Demir elementi, dünyaya yıldızlardan gelerek, kanımızda oksijen taşımaya yardım edip, bize hayat vermiştir. Bakteriler, yaklaşık 2.5 milyar yıl önce fotosentez yoluyla oksijen üretmeyi öğrenmişler ve buda insanlığın evrimini sağlamıştır. İnsanlık, onbinlerce yılda gelişmiş ve günümüz bebekleri insanlığın birikmiş bilgisiyle doğmaktadırlar. Gerçekte, bize başkalarından gelmeyen ve bizden tüm insanlığa ve tüm evrene gitmeyen tek bir hücre, düşünce ve arzu yoktur. Egomuz olmasaydı, hepimiz bunu hissederdik.Fakat egoizm, başkalarından ayrılık ve yabancılaşma hissi olduğundan, bağlılığı deneyimlememizi engelliyor. Birlikteliğimizin mutlak bilinci yerine, tamamen karanlığın içinde, egomuzun duvarlarıyla çevriliyiz. Benliğimizi korumak için mücadele etmek yerine, birbirimize bağlı olduğumuzu hissetmeliyiz. Bu his olmadan tek bir varlık gibi yapayalnız hissederiz ve bu gerçek hisler değildir. Ama bizler, karanlıkta kalmaya mahkum değiliz. Aramızda şefkatli bağlar kurarak, bu duvarı yıkıp, bilinçli insanlar olabiliriz.
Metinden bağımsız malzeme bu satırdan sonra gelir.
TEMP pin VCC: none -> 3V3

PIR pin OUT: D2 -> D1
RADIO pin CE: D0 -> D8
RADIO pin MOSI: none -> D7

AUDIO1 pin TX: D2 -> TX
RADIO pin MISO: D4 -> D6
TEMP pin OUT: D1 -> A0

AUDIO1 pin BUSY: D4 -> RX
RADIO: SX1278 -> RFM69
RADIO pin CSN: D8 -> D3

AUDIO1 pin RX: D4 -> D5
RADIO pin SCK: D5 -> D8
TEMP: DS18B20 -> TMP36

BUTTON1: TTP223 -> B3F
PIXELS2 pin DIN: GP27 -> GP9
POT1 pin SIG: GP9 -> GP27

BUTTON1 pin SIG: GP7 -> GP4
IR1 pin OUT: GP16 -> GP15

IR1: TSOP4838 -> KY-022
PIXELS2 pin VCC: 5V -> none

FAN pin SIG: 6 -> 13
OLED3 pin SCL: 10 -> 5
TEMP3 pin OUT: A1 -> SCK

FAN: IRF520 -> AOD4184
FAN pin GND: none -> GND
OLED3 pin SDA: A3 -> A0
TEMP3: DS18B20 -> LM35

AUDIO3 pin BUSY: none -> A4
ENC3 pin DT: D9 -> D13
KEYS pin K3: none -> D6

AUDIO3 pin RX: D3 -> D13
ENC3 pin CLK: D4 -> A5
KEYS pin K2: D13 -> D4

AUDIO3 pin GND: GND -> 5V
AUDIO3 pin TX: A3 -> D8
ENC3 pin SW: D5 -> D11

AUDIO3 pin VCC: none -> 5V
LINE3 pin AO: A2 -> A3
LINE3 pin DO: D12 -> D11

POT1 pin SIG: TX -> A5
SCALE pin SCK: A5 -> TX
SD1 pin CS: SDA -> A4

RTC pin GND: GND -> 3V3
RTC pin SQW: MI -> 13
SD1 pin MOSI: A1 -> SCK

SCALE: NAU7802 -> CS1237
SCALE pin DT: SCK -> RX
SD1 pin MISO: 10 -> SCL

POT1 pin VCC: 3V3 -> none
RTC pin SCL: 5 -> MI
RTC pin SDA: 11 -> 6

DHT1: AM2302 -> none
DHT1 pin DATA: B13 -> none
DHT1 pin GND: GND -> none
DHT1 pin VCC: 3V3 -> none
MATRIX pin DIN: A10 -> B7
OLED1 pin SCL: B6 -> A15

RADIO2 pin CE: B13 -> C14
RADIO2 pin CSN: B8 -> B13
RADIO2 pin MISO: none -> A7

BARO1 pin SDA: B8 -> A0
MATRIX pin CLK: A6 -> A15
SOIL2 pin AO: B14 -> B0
Öğrenmemiz gereken tek şey, başkalarını sevmektir. O zaman dünyanın tüm bilgisi aklımızda ve kalbimizde kendiliğinden oluşuverir. Tüm sorunların çözümü samimi bağlarda, birbirimizi önemsemekte ve karşılıklı sorumlulukta yatmaktadır. Bu duygular ve davranışlar sadece sosyal dayanışmayı sağlamak için değildir. Aynı zamanda egoist benliklerimizin sınırını yıkacak, hayal bile edemediğimiz bilgi farkındalığı kazanmamızı sağlayacaktır. Ve bu farkındalık dolu hisler, düşünceler,deneyimler, pozitif bağlarla beraber daha da gelişecektir.
Gerçek bilgelik, sadece bilgiyi kendimizin öğrenmesi değildir. Başkalarından gelen bilgiler bize ve bizden başkalarına, su gibi akarken, aynı zamanda da diğerleriyle, bağ kurabilmektir ve bu bağları, zaman geçtikçe daha da güçlendirebilmektir.